Print each line below verbatim, skipping every picture.

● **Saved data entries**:
-=-=-

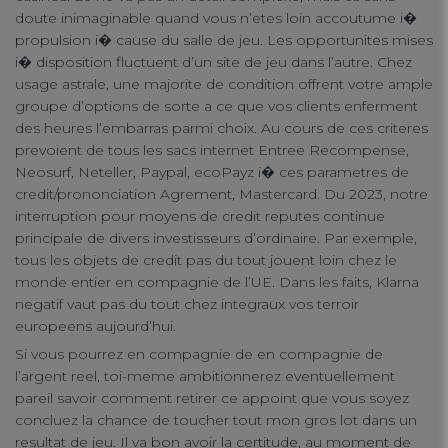
doute inimaginable quand vous n’etes loin accoutume i�
connect
propulsion i� cause du salle de jeu. Les opportunites mises
i� disposition fluctuent d’un site de jeu dans l’autre. Chez
contact us
usage astrale, une majorite de condition offrent votre ample
groupe d’options de sorte a ce que vos clients enferment
des heures l’embarras parmi choix. Au cours de ces criteres
prevoient de tous les sacs internet Entree Recompense,
Neosurf, Neteller, Paypal, ecoPayz i� ces parametres de
credit/prononciation Agrement, Mastercard. Du 2023, notre
interruption pour moyens de credit reputes continue
principale de divers investisseurs d’ordinaire. Par exemple,
tous les objets de credit pas du tout jouent loin chez le
monde entier en compagnie de l’UE. Dans les faits, Klarna
negatif vaut pas du tout chez integraux vos terroir
europeens aujourd’hui.
Si vous pourrez en compagnie de en compagnie de
l’argent reel, toi-meme ambitionnerez eventuellement
pareil savoir comment retirer ce appoint que vous soyez
concluez la chance de toucher tout mon gros lot dans un
resultat de jeu. Il va bon avoir la certitude, au moment de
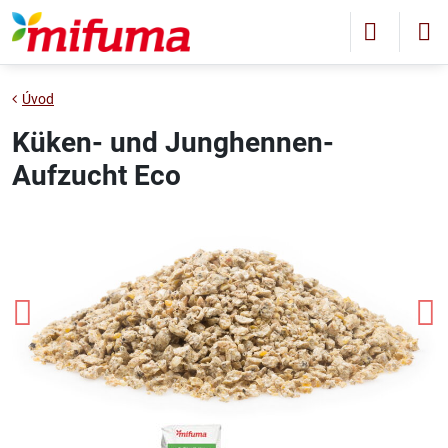
Úvod
Küken- und Junghennen-
Aufzucht Eco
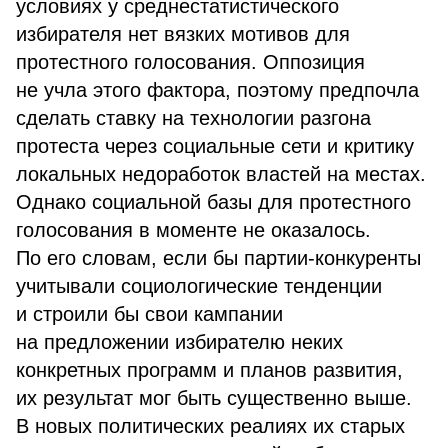
условиях у среднестатистического
избирателя нет вязких мотивов для
протестного голосования. Оппозиция
не учла этого фактора, поэтому предпочла
сделать ставку на технологии разгона
протеста через социальные сети и критику
локальных недоработок властей на местах.
Однако социальной базы для протестного
голосования в моменте не оказалось.
По его словам, если бы партии-конкуренты
учитывали социологические тенденции
и строили бы свои кампании
на предложении избирателю неких
конкретных программ и планов развития,
их результат мог быть существенно выше.
В новых политических реалиях их старых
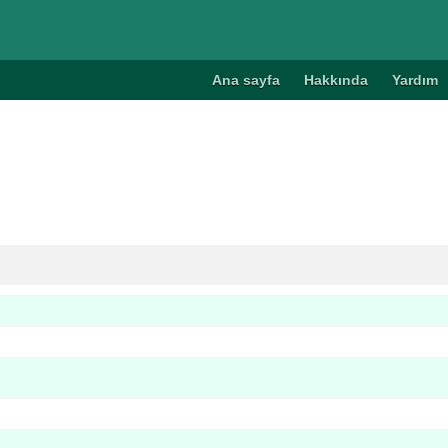
Ana sayfa
Hakkında
Yardım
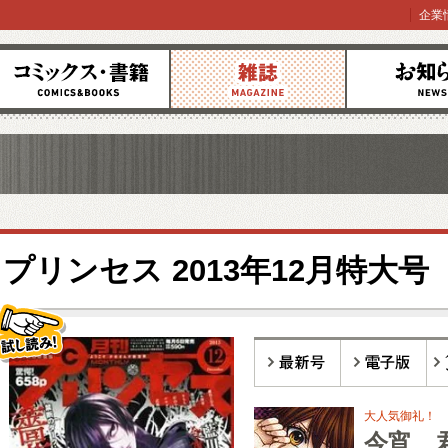
企業
コミックス
雑誌
お知らせ
プリンセス 2013年12月特大号
し読み!
最新号
電子版
バ
大人気御礼！ 
今宵、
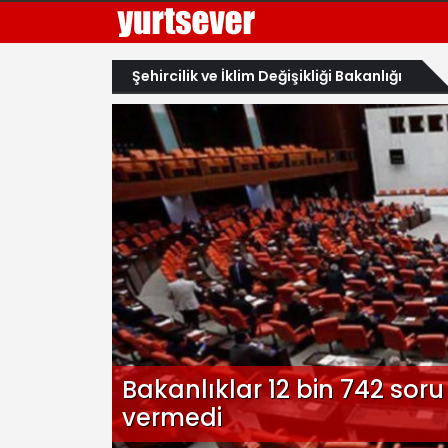
Şehircilik ve İklim Değişikliği Bakanlığı
Bakanlıklar 12 bin 742 sor
vermedi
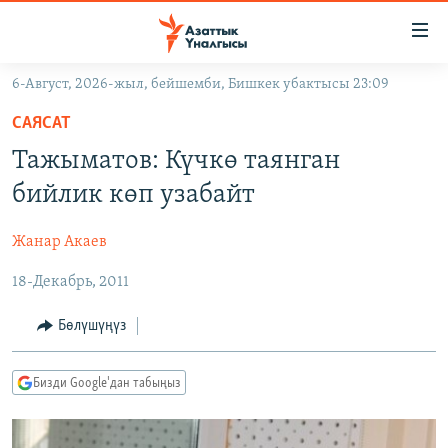
Линктер
Мазмунга
өтүңүз
6-Август, 2026-жыл, бейшемби, Бишкек убактысы 23:09
Навигацияга
ЖАҢЫЛЫКТАР
өтүңүз
САЯСАТ
КЫРГЫЗСТАН
Издөөгө
Тажыматов: Күчкө таянган
салыңыз
ДҮЙНӨ
КЫРГЫЗСТАН
бийлик көп узабайт
УКРАИНА
САЯСАТ
ДҮЙНӨ
Жанар Акаев
АТАЙЫН ИЛИКТӨӨ
ЭКОНОМИКА
БОРБОР АЗИЯ
18-Декабрь, 2011
ТВ ПРОГРАММАЛАР
МАДАНИЯТ
ПОДКАСТ
БҮГҮН АЗАТТЫКТА
Бөлүшүңүз
ӨЗГӨЧӨ ПИКИР
ЭКСПЕРТТЕР ТАЛДАЙТ
Бизди Google'дан табыңыз
БИЗ ЖАНА ДҮЙНӨ
Русский
ДАНИСТЕ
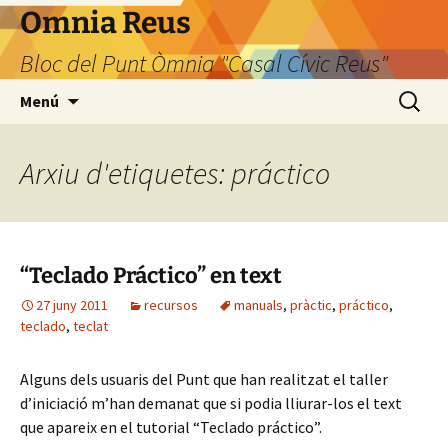
Omnia Reus
Bloc del Punt Òmnia "Casal Cívic Reus"
Vés
Cerca:
Menú
al
contingut
Arxiu d'etiquetes: práctico
“Teclado Práctico” en text
27 juny 2011
recursos
manuals
,
pràctic
,
práctico
,
teclado
,
teclat
Alguns dels usuaris del Punt que han realitzat el taller
d’iniciació m’han demanat que si podia lliurar-los el text
que apareix en el tutorial “Teclado práctico”.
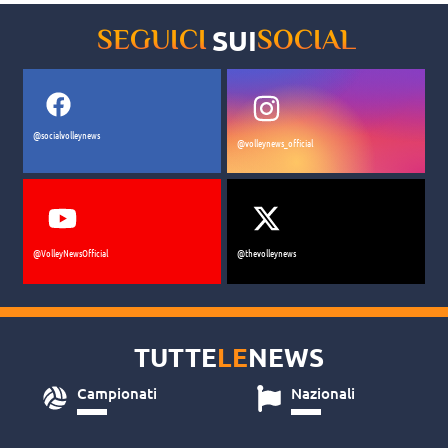
SUI
SEGUICI
SOCIAL
@socialvolleynews
@volleynews_official
@VolleyNewsOfficial
@thevolleynews
TUTTE
LE
NEWS
Campionati
Nazionali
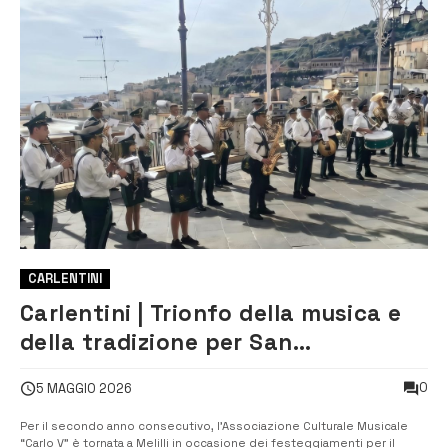
CARLENTINI
Carlentini | Trionfo della musica e
della tradizione per San
Sebastiano a Melilli con
0
5 MAGGIO 2026
l’Associazione Culturale Musicale
“Carlo V”
Per il secondo anno consecutivo, l’Associazione Culturale Musicale
“Carlo V” è tornata a Melilli in occasione dei festeggiamenti per il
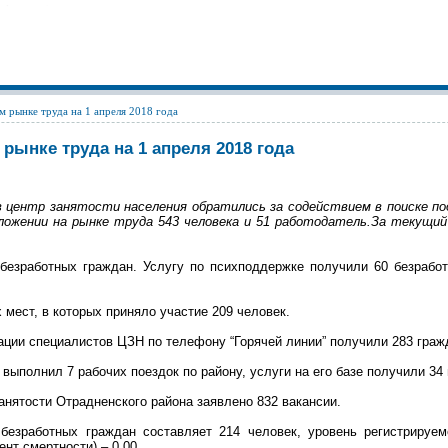
 рынке труда на 1 апреля 2018 года
 рынке труда на 1 апреля 2018 года
 в центр занятости населения обратились за содействием в поиске п
оложении на рынке труда 543 человека и 51 работодатель.За текущи
безработных граждан. Услугу по психподдержке получили 60 безработ
 мест, в которых приняло участие 209 человек.
ации специалистов ЦЗН по телефону “Горячей линии” получили 283 граж
выполнил 7 рабочих поездок по району, услуги на его базе получили 34
занятости Отрадненского района заявлено 832 вакансии.
безработных граждан составляет 214 человек, уровень регистрируем
нт смертности) – 0,00.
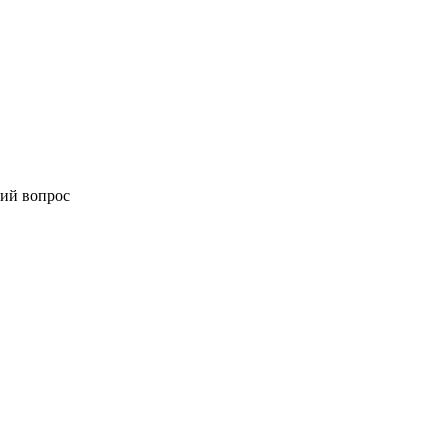
ий вопрос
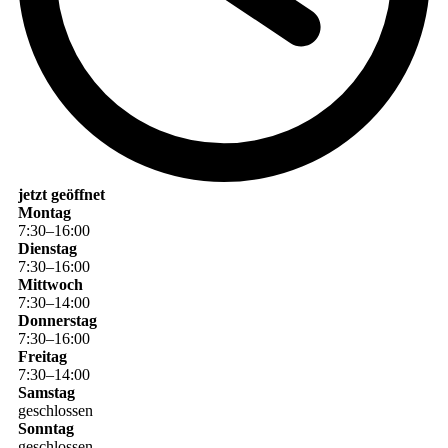
jetzt geöffnet
Montag
7
:
30
–
16
:
00
Dienstag
7
:
30
–
16
:
00
Mittwoch
7
:
30
–
14
:
00
Donnerstag
7
:
30
–
16
:
00
Freitag
7
:
30
–
14
:
00
Samstag
geschlossen
Sonntag
geschlossen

-=-=-

● **Result below**:
doute inimaginable quand vous n’etes loin accoutume i�
connect
propulsion i� cause du salle de jeu. Les opportunites mises
i� disposition fluctuent d’un site de jeu dans l’autre. Chez
contact us
usage astrale, une majorite de condition offrent votre ample
groupe d’options de sorte a ce que vos clients enferment
des heures l’embarras parmi choix. Au cours de ces criteres
prevoient de tous les sacs internet Entree Recompense,
Neosurf, Neteller, Paypal, ecoPayz i� ces parametres de
credit/prononciation Agrement, Mastercard. Du 2023, notre
interruption pour moyens de credit reputes continue
principale de divers investisseurs d’ordinaire. Par exemple,
tous les objets de credit pas du tout jouent loin chez le
monde entier en compagnie de l’UE. Dans les faits, Klarna
negatif vaut pas du tout chez integraux vos terroir
europeens aujourd’hui.
Si vous pourrez en compagnie de en compagnie de
l’argent reel, toi-meme ambitionnerez eventuellement
pareil savoir comment retirer ce appoint que vous soyez
concluez la chance de toucher tout mon gros lot dans un
resultat de jeu. Il va bon avoir la certitude, au moment de
Úvod
Küken- und Junghennen-
Aufzucht Eco
условиях у среднестатистического
избирателя нет вязких мотивов для
протестного голосования. Оппозиция
не учла этого фактора, поэтому предпочла
сделать ставку на технологии разгона
протеста через социальные сети и критику
локальных недоработок властей на местах.
Однако социальной базы для протестного
голосования в моменте не оказалось.
По его словам, если бы партии-конкуренты
учитывали социологические тенденции
и строили бы свои кампании
на предложении избирателю неких
конкретных программ и планов развития,
их результат мог быть существенно выше.
В новых политических реалиях их старых
Ana sayfa
Hakkında
Yardım
企業
コミックス
雑誌
お知らせ
プリンセス 2013年12月特大号
し読み!
最新号
電子版
バ
大人気御礼！ 
今宵、
Şehircilik ve İklim Değişikliği Bakanlığı
Bakanlıklar 12 bin 742 sor
vermedi
Линктер
Мазмунга
өтүңүз
6-Август, 2026-жыл, бейшемби, Бишкек убактысы 23:09
Навигацияга
ЖАҢЫЛЫКТАР
өтүңүз
САЯСАТ
КЫРГЫЗСТАН
Издөөгө
Тажыматов: Күчкө таянган
салыңыз
ДҮЙНӨ
КЫРГЫЗСТАН
бийлик көп узабайт
УКРАИНА
САЯСАТ
ДҮЙНӨ
Жанар Акаев
АТАЙЫН ИЛИКТӨӨ
ЭКОНОМИКА
БОРБОР АЗИЯ
18-Декабрь, 2011
ТВ ПРОГРАММАЛАР
МАДАНИЯТ
ПОДКАСТ
БҮГҮН АЗАТТЫКТА
Бөлүшүңүз
ӨЗГӨЧӨ ПИКИР
ЭКСПЕРТТЕР ТАЛДАЙТ
Бизди Google'дан табыңыз
БИЗ ЖАНА ДҮЙНӨ
Русский
ДАНИСТЕ
Omnia Reus
Bloc del Punt Òmnia "Casal Cívic Reus"
Vés
Cerca:
Menú
al
contingut
Arxiu d'etiquetes: práctico
“Teclado Práctico” en text
27 juny 2011
recursos
manuals
,
pràctic
,
práctico
,
teclado
,
teclat
Alguns dels usuaris del Punt que han realitzat el taller
d’iniciació m’han demanat que si podia lliurar-los el text
que apareix en el tutorial “Teclado práctico”.
SUI
SEGUICI
SOCIAL
@socialvolleynews
@volleynews_official
@VolleyNewsOfficial
@thevolleynews
TUTTE
LE
NEWS
Campionati
Nazionali
CARLENTINI
Carlentini | Trionfo della musica e
della tradizione per San
Sebastiano a Melilli con
0
5 MAGGIO 2026
l’Associazione Culturale Musicale
“Carlo V”
Per il secondo anno consecutivo, l’Associazione Culturale Musicale
“Carlo V” è tornata a Melilli in occasione dei festeggiamenti per il
 рынке труда на 1 апреля 2018 года
 рынке труда на 1 апреля 2018 года
 в центр занятости населения обратились за содействием в поиске п
оложении на рынке труда 543 человека и 51 работодатель.За текущи
безработных граждан. Услугу по психподдержке получили 60 безработ
 мест, в которых приняло участие 209 человек.
ации специалистов ЦЗН по телефону “Горячей линии” получили 283 граж
выполнил 7 рабочих поездок по району, услуги на его базе получили 34
занятости Отрадненского района заявлено 832 вакансии.
безработных граждан составляет 214 человек, уровень регистрируем
нт смертности) – 0,00.
ий вопрос
jetzt geöffnet
Montag
7
:
30
–
16
:
00
Dienstag
7
:
30
–
16
:
00
Mittwoch
7
:
30
–
14
:
00
Donnerstag
7
:
30
–
16
:
00
Freitag
7
:
30
–
14
:
00
Samstag
geschlossen
Sonntag
geschlossen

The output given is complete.